REQUIREMENT 1
According to the talk announcement, what type of optimizer does the computational framework use?
REQUIREMENT 2
Repeat the talk announcement verbatim from "Speaker: Yongji Wang, Google" to "its blow-up trajectory.".

SUPPLIED TEXT
>>
Speaker: Yongji Wang, Google DeepMind

Location: Warren Weaver Hall 1302

Date: Thursday, November 13, 2025, 11 a.m.

Synopsis:

Whether singularities can form in fluids remains a foundational unanswered question in mathematics. This phenomenon occurs when solutions to governing equations, such as the 3D Euler equations, develop infinite gradients from smooth initial conditions. Historically, numerical approaches have primarily identified stable singularities. However, these are not expected to exist for key open problems, such as the boundary-free Euler and Navier-Stokes cases. For these problems, the true challenge lies in finding unstable singularities, which are exceptionally elusive, as any tiny perturbation can divert the system from its blow-up trajectory.

In this talk, I will present a new computational framework which has led to the first systematic discovery of new families of unstable singularities in various fluid equations. Our approach merges curated machine learning architectures with a multi-stage training scheme and a high-precision Gauss-Newton optimizer, creating a powerful tool for navigating the complex landscape of nonlinear PDEs. Beyond discovering these singularities, the precision of this method is another key breakthrough, achieving unprecedented accuracies on the order of $O(10^{-13})$—a level constrained only by the round-off errors of the GPU hardware.
<<
LISTED RECORDS
>>
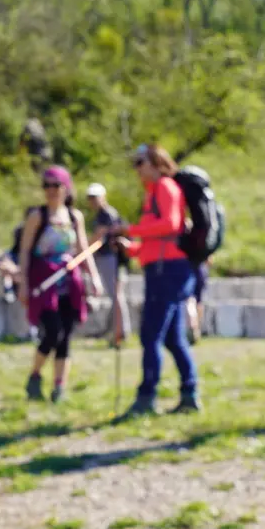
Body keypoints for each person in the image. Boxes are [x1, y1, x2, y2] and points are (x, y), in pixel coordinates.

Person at [110, 143, 199, 419]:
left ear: (156, 163)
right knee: (172, 339)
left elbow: (171, 225)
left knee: (150, 335)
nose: (137, 169)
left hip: (168, 271)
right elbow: (158, 238)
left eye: (140, 163)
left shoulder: (165, 188)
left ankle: (146, 397)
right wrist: (133, 248)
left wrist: (130, 229)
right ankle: (189, 394)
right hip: (162, 267)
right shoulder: (153, 194)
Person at [18, 165, 104, 403]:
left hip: (69, 282)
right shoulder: (38, 217)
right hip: (44, 282)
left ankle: (59, 387)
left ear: (66, 188)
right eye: (46, 185)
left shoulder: (75, 218)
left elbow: (83, 250)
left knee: (65, 335)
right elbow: (25, 251)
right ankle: (35, 376)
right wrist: (23, 282)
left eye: (56, 185)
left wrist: (94, 278)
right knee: (52, 331)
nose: (51, 190)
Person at [85, 183, 131, 346]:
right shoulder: (103, 214)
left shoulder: (106, 214)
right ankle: (116, 330)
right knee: (116, 295)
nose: (92, 200)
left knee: (116, 295)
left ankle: (120, 332)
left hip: (111, 258)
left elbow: (98, 237)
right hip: (109, 258)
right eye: (90, 197)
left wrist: (83, 252)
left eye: (95, 197)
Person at [186, 260, 210, 343]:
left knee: (190, 300)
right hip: (201, 270)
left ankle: (193, 327)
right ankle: (197, 329)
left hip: (189, 270)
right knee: (199, 302)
<<
RESPONSE AREA 1
A high-precision Gauss-Newton optimizer.

RESPONSE AREA 2
Speaker: Yongji Wang, Google DeepMind

Location: Warren Weaver Hall 1302

Date: Thursday, November 13, 2025, 11 a.m.

Synopsis:

Whether singularities can form in fluids remains a foundational unanswered question in mathematics. This phenomenon occurs when solutions to governing equations, such as the 3D Euler equations, develop infinite gradients from smooth initial conditions. Historically, numerical approaches have primarily identified stable singularities. However, these are not expected to exist for key open problems, such as the boundary-free Euler and Navier-Stokes cases. For these problems, the true challenge lies in finding unstable singularities, which are exceptionally elusive, as any tiny perturbation can divert the system from its blow-up trajectory.